> **BRIEF**
Can you print, character for character, everything in the data from the line containing "Zamów dietę!" down to the line containing "iekierki Warszawa", both of those lines included, and nothing else?

[Data entries]
»»

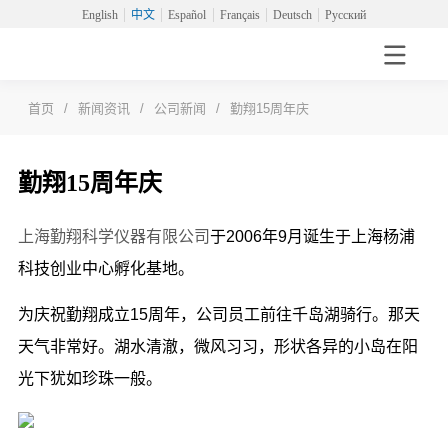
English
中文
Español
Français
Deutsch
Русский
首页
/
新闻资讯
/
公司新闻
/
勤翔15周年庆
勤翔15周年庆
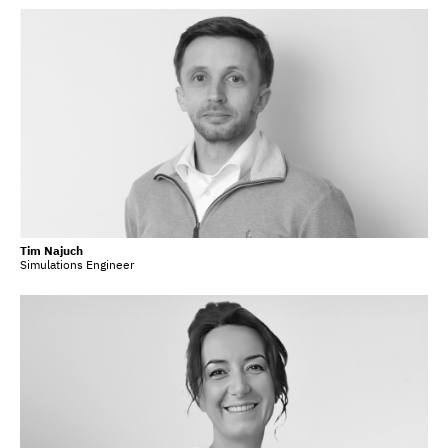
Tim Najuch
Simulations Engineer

««
»»

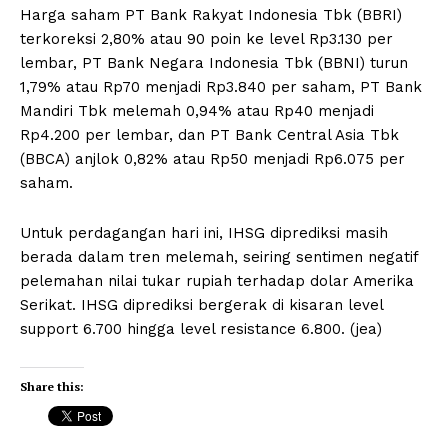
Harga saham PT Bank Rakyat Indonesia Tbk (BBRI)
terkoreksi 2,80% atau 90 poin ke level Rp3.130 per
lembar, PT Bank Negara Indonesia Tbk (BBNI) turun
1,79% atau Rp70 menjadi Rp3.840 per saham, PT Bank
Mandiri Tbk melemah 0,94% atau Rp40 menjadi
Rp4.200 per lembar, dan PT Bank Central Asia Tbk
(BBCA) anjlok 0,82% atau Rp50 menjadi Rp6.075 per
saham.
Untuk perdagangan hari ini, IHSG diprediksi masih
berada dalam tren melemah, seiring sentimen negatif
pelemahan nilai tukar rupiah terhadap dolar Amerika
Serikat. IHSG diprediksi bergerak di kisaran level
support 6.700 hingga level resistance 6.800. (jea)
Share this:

««
»»

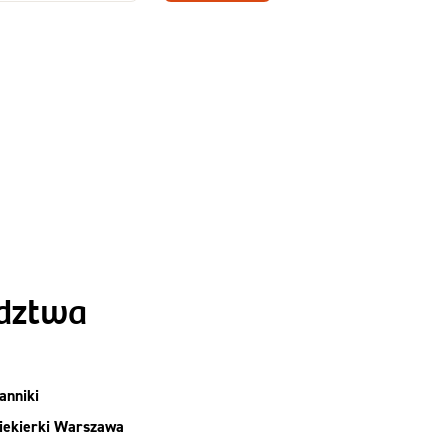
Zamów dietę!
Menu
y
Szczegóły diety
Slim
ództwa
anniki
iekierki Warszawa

««

> **RESULT**
Zamów dietę!
Menu
y
Szczegóły diety
Slim
ództwa
anniki
iekierki Warszawa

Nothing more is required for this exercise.